* [Records to process]:
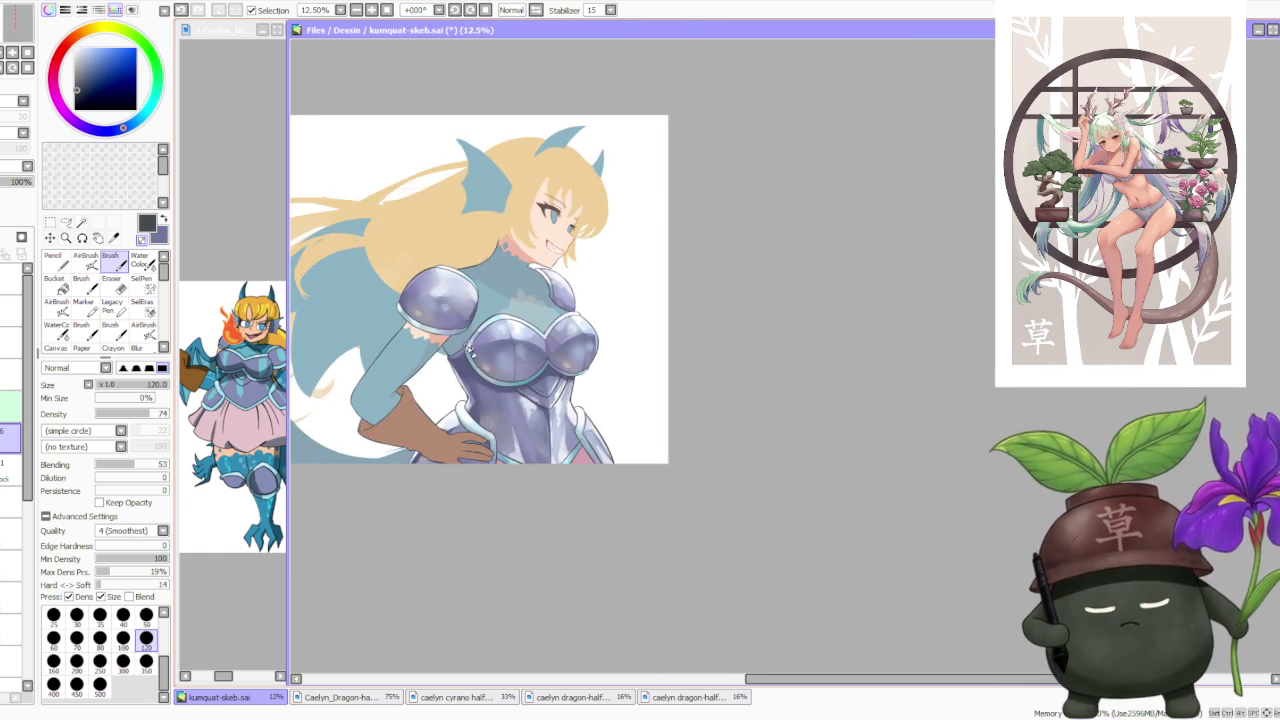
scroll(470, 360, "up", 1)
scroll(470, 400, "up", 2)
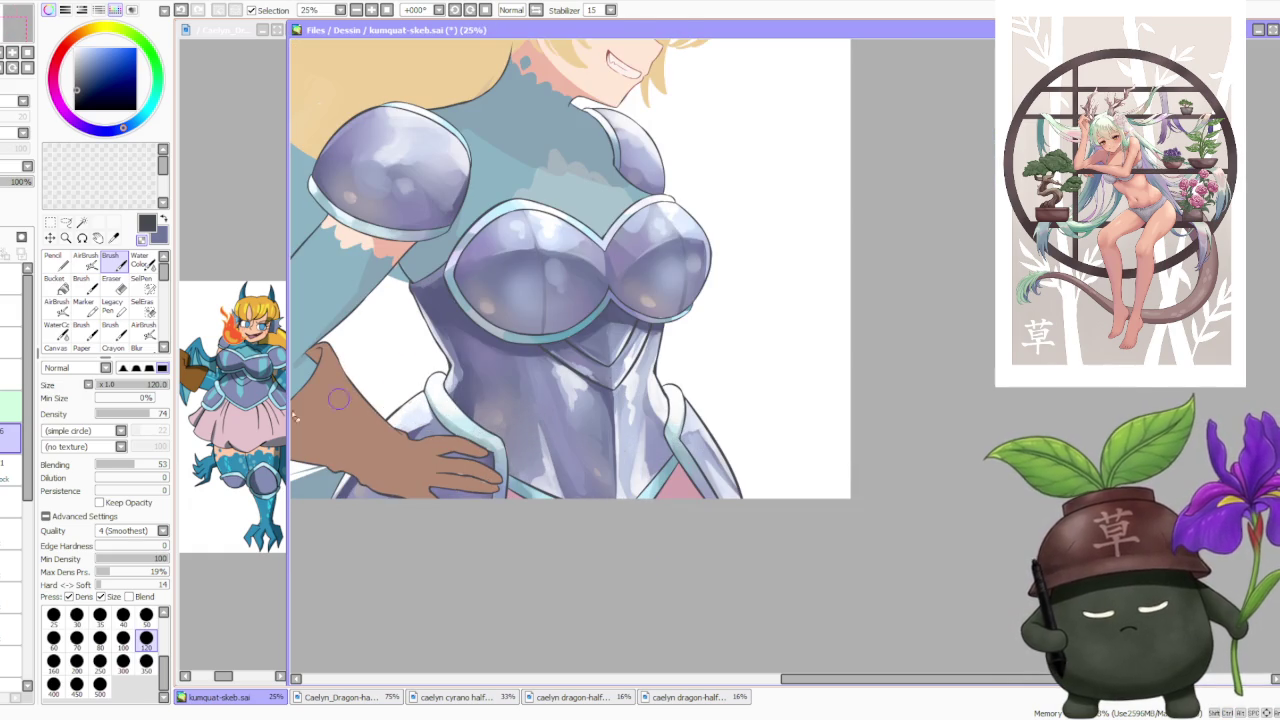
On the hand's layer, fill the purple gaps between the fingers with sampled skin brown.
left_click(10, 502)
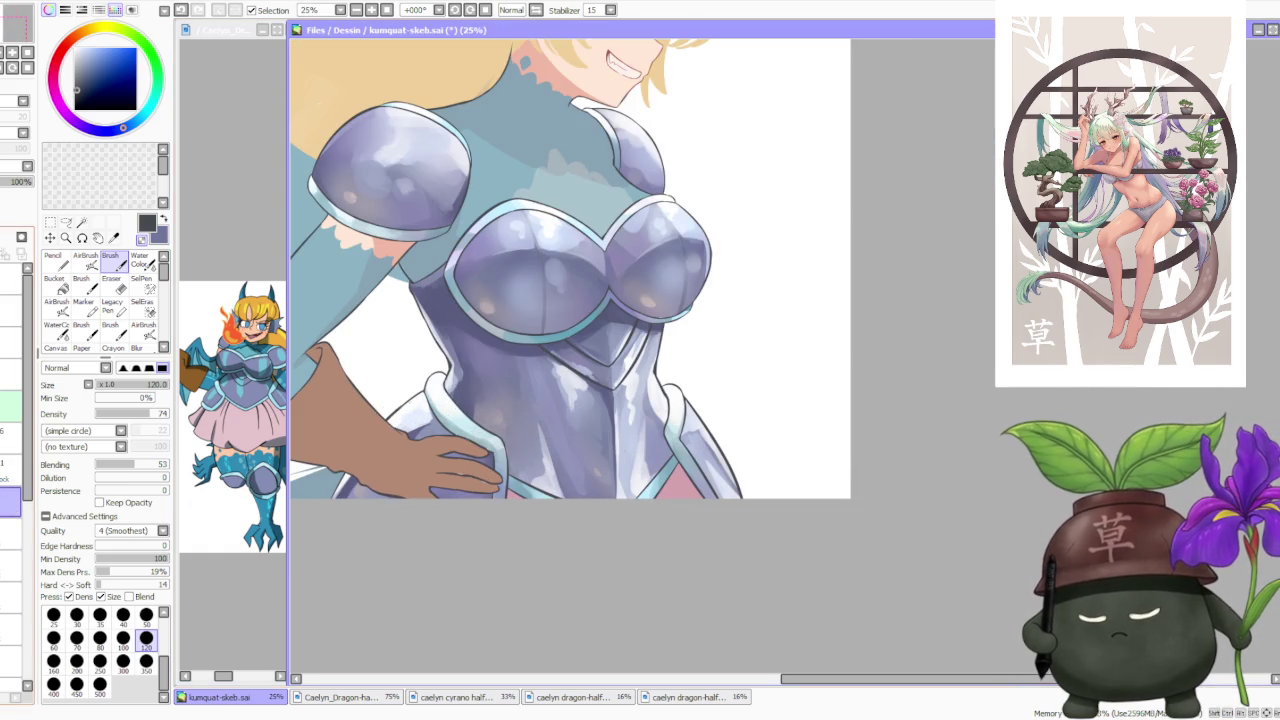
left_click(372, 452, "alt")
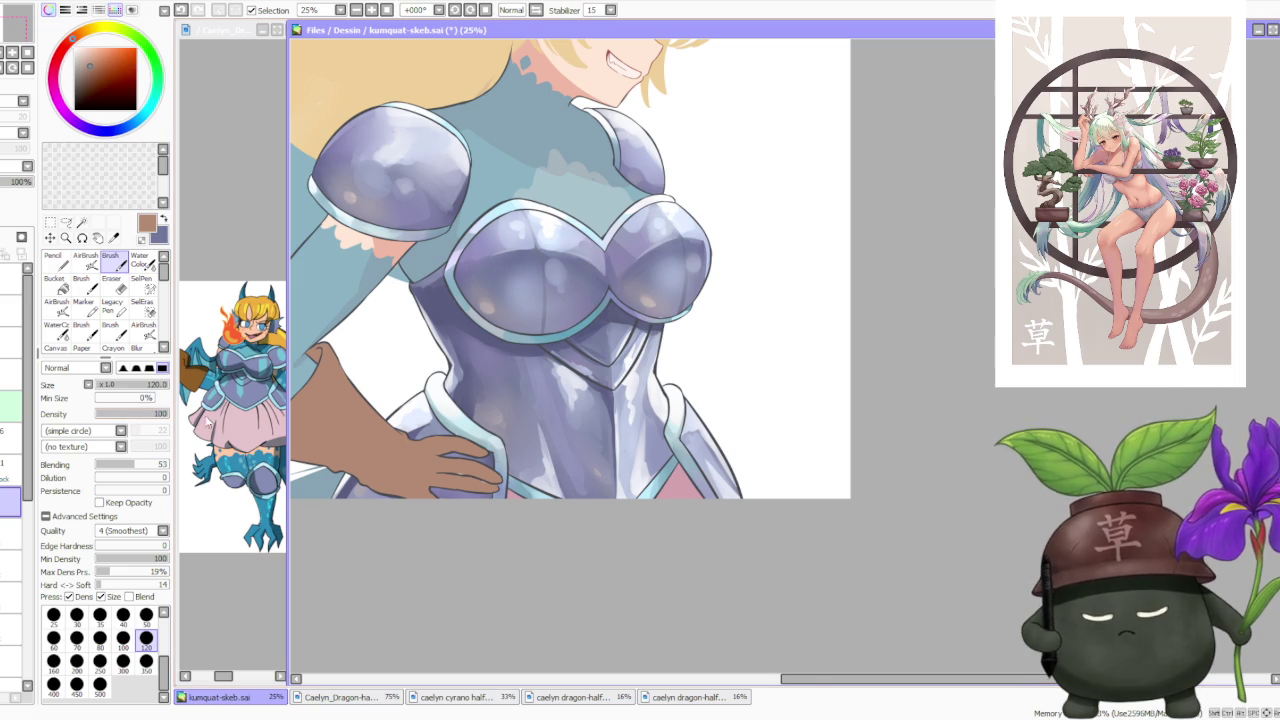
scroll(448, 461, "up", 1)
mouse_move(509, 495)
left_mouse_down()
mouse_move(513, 478)
mouse_move(460, 410)
mouse_move(486, 411)
mouse_move(416, 410)
left_mouse_up()
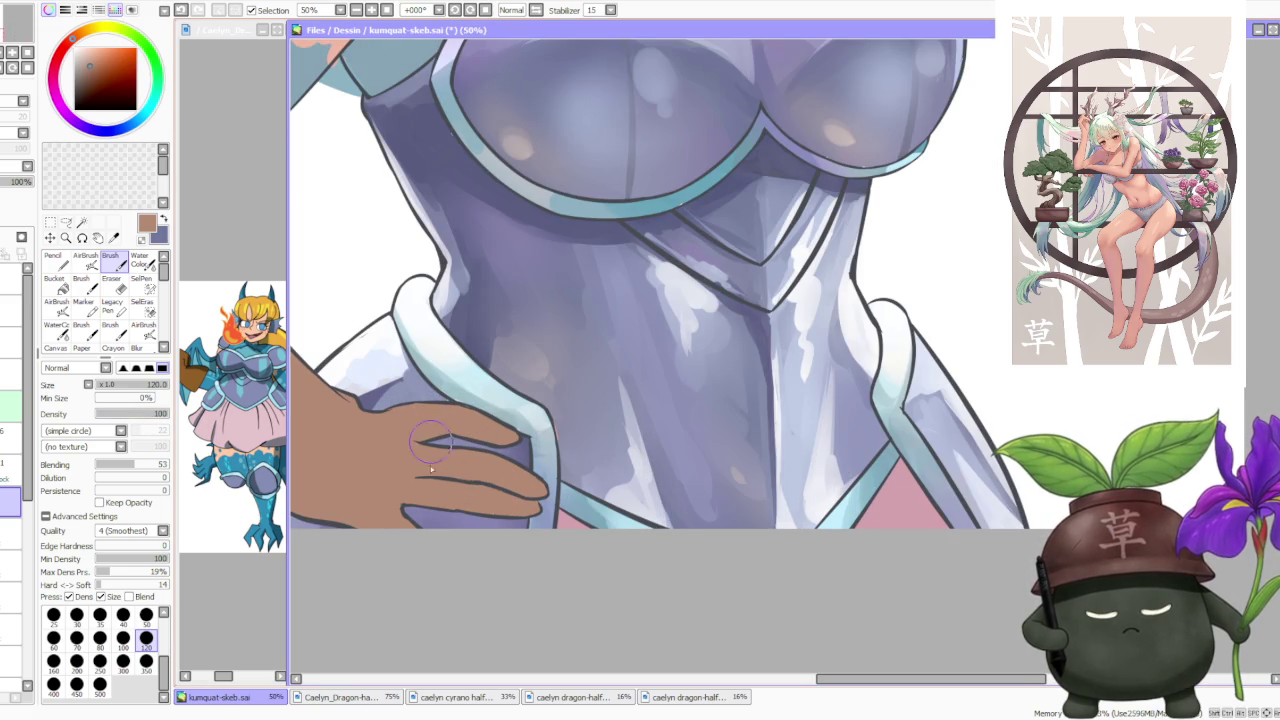
scroll(468, 513, "down", 3)
scroll(596, 289, "down", 2)
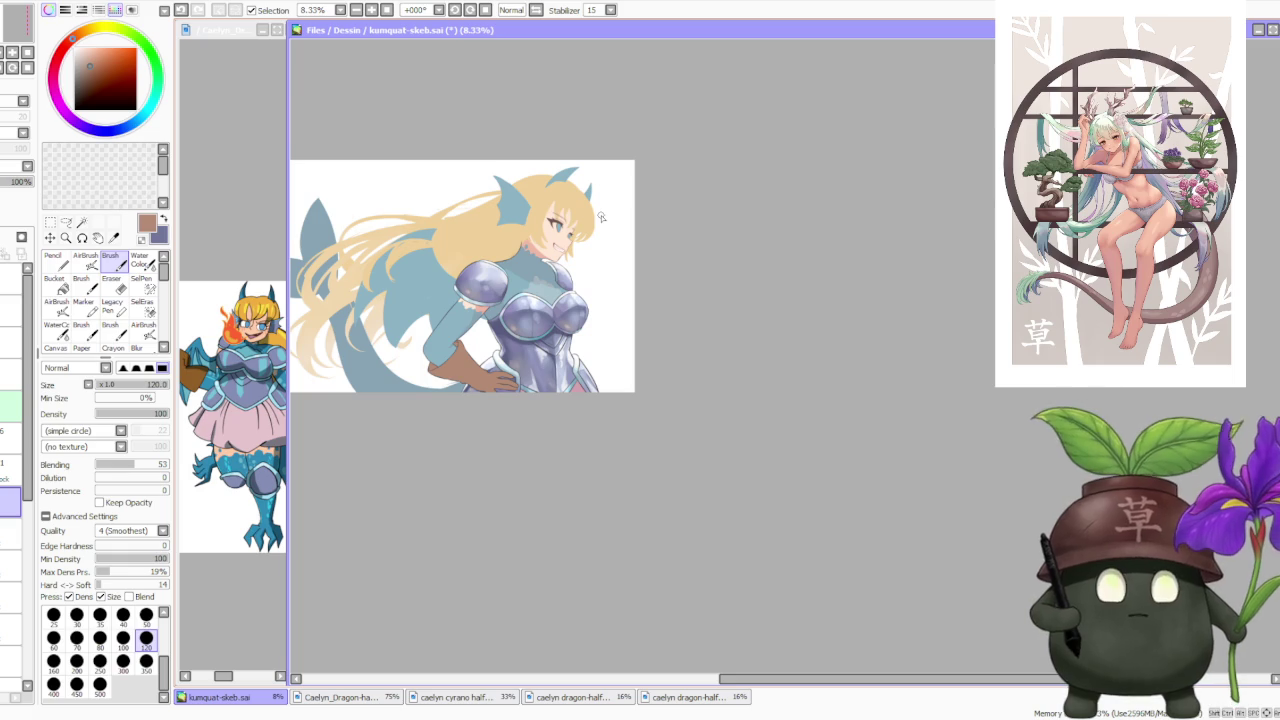
scroll(601, 217, "down", 1)
scroll(500, 311, "up", 1)
scroll(500, 311, "up", 1)
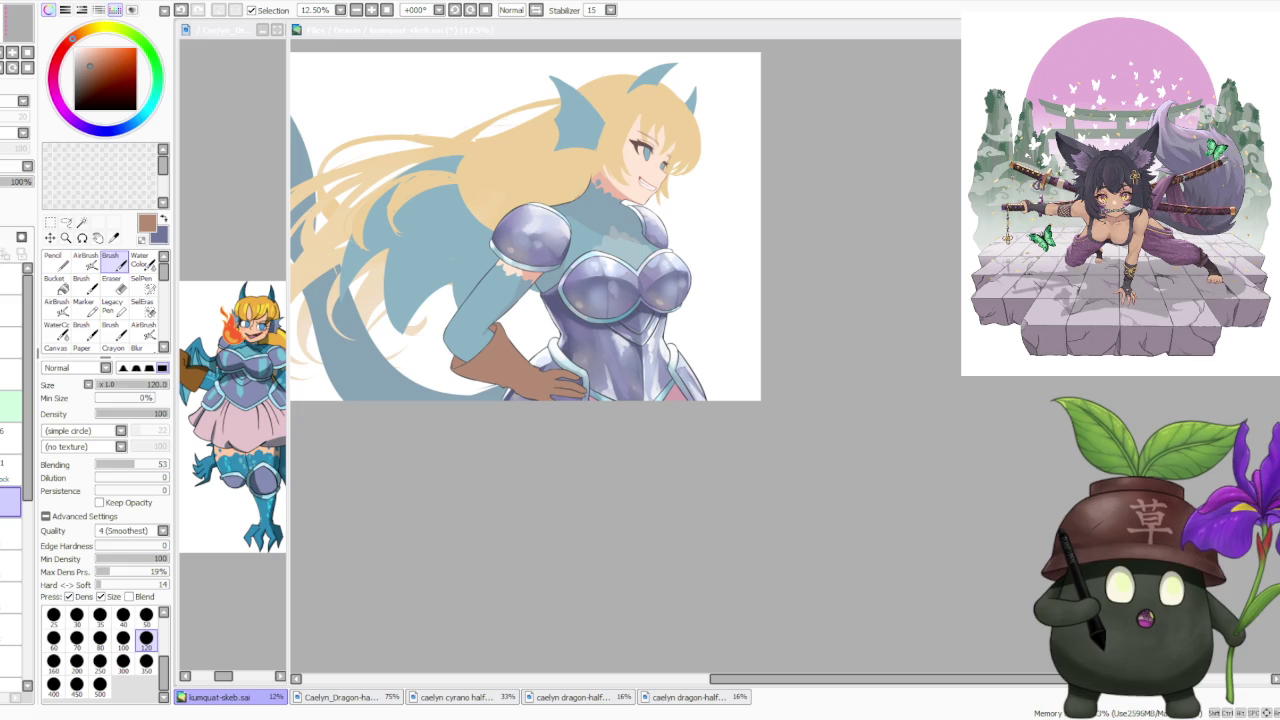
scroll(691, 531, "down", 1)
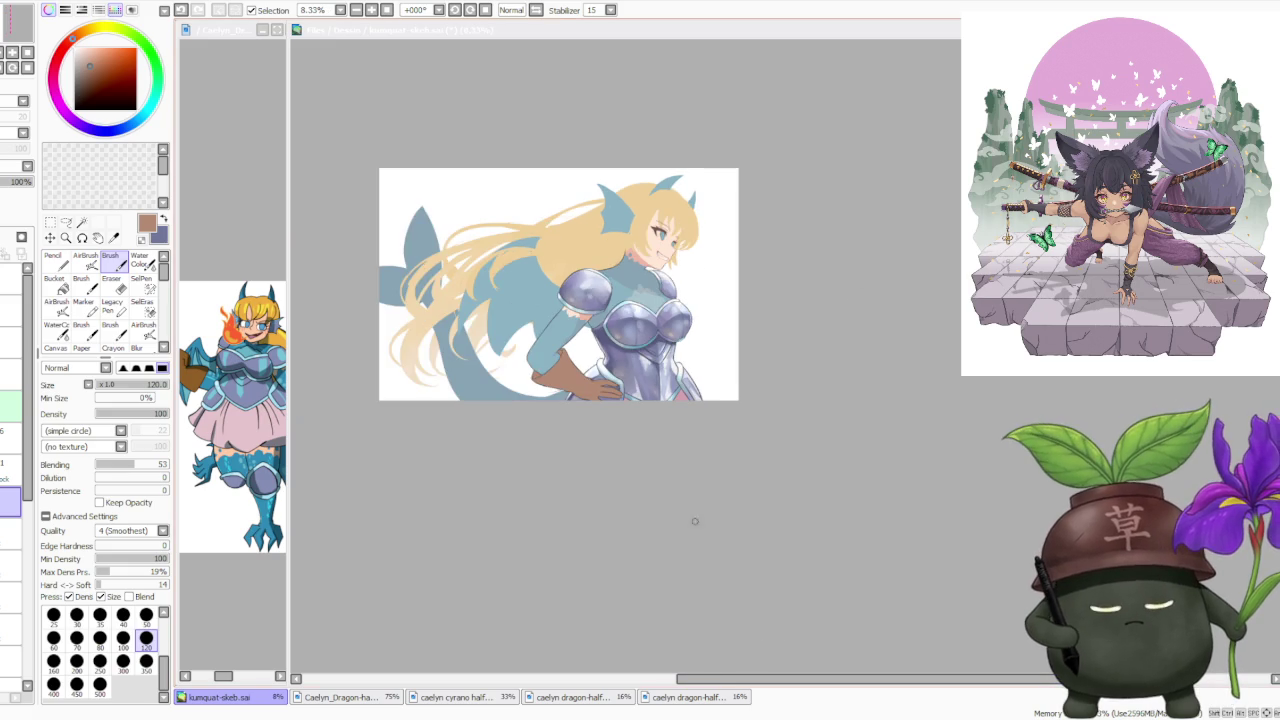
scroll(573, 270, "up", 2)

* [Problem statement]:
Please print each record above again exactly, but omit any pictures.

* [Output below]:
scroll(470, 360, "up", 1)
scroll(470, 400, "up", 2)
On the hand's layer, fill the purple gaps between the fingers with sampled skin brown.
left_click(10, 502)
left_click(372, 452, "alt")
scroll(448, 461, "up", 1)
mouse_move(509, 495)
left_mouse_down()
mouse_move(513, 478)
mouse_move(460, 410)
mouse_move(486, 411)
mouse_move(416, 410)
left_mouse_up()
scroll(468, 513, "down", 3)
scroll(596, 289, "down", 2)
scroll(601, 217, "down", 1)
scroll(500, 311, "up", 1)
scroll(500, 311, "up", 1)
scroll(691, 531, "down", 1)
scroll(573, 270, "up", 2)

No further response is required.